Cosine Similarity: We use sklearn.metrics.pairwise.cosine_similarity to calculate the similarity score between the two sentence embeddings.

4. Running the Application:

Save the code as app.py and run it from your terminal:

python app.py

Open your browser and navigate to http://0.0.0.0:5000. You'll see the form where you can input two sentences and get their similarity score and embeddings.
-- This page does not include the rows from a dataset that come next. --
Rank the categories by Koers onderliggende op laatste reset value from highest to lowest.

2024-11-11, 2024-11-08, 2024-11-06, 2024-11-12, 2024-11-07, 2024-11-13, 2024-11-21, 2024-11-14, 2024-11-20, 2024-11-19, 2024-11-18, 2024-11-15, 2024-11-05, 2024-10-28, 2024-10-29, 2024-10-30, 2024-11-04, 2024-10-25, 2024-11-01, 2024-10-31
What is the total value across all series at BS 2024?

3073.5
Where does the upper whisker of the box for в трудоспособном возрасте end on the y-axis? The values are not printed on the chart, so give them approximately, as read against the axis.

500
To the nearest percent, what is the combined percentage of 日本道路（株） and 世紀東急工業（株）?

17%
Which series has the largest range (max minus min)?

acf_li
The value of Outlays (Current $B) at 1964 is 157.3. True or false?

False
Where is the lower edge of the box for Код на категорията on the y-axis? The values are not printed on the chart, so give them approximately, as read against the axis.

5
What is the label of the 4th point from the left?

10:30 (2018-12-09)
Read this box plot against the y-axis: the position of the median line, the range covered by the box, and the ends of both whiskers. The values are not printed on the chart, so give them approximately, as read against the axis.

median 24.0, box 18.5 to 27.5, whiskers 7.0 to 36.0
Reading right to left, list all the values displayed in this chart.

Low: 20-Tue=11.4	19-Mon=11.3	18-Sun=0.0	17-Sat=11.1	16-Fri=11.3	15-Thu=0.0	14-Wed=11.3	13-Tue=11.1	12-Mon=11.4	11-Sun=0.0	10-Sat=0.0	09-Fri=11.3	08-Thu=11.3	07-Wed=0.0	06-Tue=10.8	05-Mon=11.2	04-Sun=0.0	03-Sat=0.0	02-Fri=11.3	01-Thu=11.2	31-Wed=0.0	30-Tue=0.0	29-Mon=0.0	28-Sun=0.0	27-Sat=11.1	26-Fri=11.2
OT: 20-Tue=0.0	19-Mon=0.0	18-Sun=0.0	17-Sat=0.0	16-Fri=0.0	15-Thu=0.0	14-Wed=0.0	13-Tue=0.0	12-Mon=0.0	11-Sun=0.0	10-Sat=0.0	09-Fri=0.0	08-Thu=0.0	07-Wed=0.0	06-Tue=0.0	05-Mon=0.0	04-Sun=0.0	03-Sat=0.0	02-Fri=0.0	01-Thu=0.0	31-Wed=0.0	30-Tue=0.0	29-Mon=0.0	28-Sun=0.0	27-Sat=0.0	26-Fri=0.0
5. HTML Structure and Functionality

The HTML portion of the code provides a user-friendly interface. It includes:

Two input fields for the sentences.
A “Submit” button to trigger the similarity calculation.
A “Clear” button to reset the form.
Tables to display the similarity score and embeddings.
A collapsable section that explains how the application works.
Javascript to handle the form submission, clear the form, and toggle the collapsable section.

Advertisement

6. Practical Applications:

This application can be extended for various NLP tasks:

Semantic Search: Improve search results by ranking documents based on semantic similarity to the query.
Question Answering: Find answers to questions by comparing the question’s embedding with the embeddings of candidate answers.
Text Clustering: Group similar documents or sentences together.
Paraphrase Detection: Identify sentences with similar meanings.
Chatbots: Enhance chatbot responses by understanding the semantic intent of user input.

7. Further Improvements:

Error Handling: Add error handling for invalid input or model loading issues.
Larger Datasets: Integrate with larger datasets for more complex similarity calculations.
Fine-tuning: Fine-tune the BERT model on specific tasks for improved accuracy.
Deployment: Deploy the Flask application to a cloud platform for wider accessibility.

By combining the power of BERT with the simplicity of Flask, you can easily build practical NLP applications that leverage sentence similarity. This project serves as a foundation for exploring more advanced NLP techniques and building innovative solutions.